There’s plenty of World Cinema at this year’s International Film Festival, but that’s not meant entirely pejoratively: it’s simply a reflection of the times. As such, it doesn’t seem coincidental that SOUTHWEST (2011, 128 min), from Brazil, and CORRODE (2011, 92 min), from India, should feel so similar. Both are features by first-time filmmakers, shot somewhat arbitrarily in black-and-white widescreen, containing relatively little dialogue and sequences of deliberately dream-like subjectivity. The fact that they’re in black-and-white widescreen is reason enough to see them on a big screen; however, I would recommend seeing only one, as you’re likely to experience a nagging sense of deja vu if you attend them both. Tellingly, each film is at its most interesting when it looks beyond its festival style (predominated by a general impassivity that refuses, for no particular reason, to suggest how you should interpret the material emotionally) to contemplate the location where it was shot. One can only do so much with universal themes: In narrative cinema, they ultimately have to happen in some place and befall somebody.

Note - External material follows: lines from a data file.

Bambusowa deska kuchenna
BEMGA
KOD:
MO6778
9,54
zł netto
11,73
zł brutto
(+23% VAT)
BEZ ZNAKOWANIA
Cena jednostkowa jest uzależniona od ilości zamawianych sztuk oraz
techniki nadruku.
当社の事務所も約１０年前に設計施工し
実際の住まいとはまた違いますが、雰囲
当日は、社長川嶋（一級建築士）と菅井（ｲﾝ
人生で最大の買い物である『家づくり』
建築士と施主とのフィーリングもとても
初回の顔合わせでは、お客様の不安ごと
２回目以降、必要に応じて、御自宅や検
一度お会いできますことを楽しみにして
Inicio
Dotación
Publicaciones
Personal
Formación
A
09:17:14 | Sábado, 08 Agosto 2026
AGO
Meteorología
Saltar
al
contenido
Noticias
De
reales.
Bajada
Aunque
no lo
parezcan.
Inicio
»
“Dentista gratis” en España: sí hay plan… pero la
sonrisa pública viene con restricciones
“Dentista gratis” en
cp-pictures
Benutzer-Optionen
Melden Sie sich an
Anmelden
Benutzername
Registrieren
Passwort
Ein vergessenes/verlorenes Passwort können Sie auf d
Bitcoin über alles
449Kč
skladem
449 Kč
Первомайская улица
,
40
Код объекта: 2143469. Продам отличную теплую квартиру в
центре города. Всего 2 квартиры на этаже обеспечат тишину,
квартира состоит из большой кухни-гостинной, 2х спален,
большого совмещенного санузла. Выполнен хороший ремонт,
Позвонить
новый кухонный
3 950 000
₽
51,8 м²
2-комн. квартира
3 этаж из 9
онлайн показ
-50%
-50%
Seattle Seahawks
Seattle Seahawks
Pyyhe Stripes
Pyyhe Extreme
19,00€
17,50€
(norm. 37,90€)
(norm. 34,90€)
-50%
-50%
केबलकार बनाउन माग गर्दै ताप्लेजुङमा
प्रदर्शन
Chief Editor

SOUTHWEST makes fine use of its rural setting, creating supple atmosphere from brambles, small islands, and big, shady trees. Eduardo Nunes, the director, likes to track slowly through this environment as though his camera were an invisible participant in the action. It’s a fitting enough realization of the film’s premise, a Ray Bradbury-like fairy tale about a woman who lives her entire life, from birth to death, in a single day. This raises some interesting questions about what gives life permanence and meaning, particularly in the scenes when the heroine interacts with her own mother. Where Clarice has been unrooted in time, her mother is in the middle of a mid-life rut on the day the story takes place. Who is the unluckier woman? The one who has to live indefinitely with her grief or the one who drifts right over it?

The film is at its least convincing when the characters attempt to discuss their situation: Nunes doesn’t seem particularly interested in dialogue or in giving his actors enough mannerisms to make them seem like fully observed personages. The same can be said of Karan Gour, the writer-director of CORRODE, though Gour’s attention to economic realities makes up for his awkwardness in other areas. Before the movie lapses into another retread of Polanski’s REPULSION, this provides some good insight into the lower-middle-class of Mumbai. The central couple, Chhaya and Avrind, worry constantly about improving their station in a manner that seems borne out of their environment. Avrind’s been employed now and then in the fitfully booming construction industry, but the money hasn’t given them anything to build on; Chhaya pines for motherhood, though doctors have told her she has little chance of conceiving. As Avrind foolishly attempts to start his own business (in cloth, which he knows little about), Chhaya begins to obsess over the Hindu goddess Lakshmi. She thinks Lakshmi will grant all her wishes if she can buy a large, expensive sculpture of the goddess; in the end, the obsession drives her mad. While this turn is utterly implausible (among this type of lumpenproletariat, the desire for advancement is stronger and generally more destructive than madness), it allows Gour to experiment with a lot of effects to suggest Chhaya’s mental state.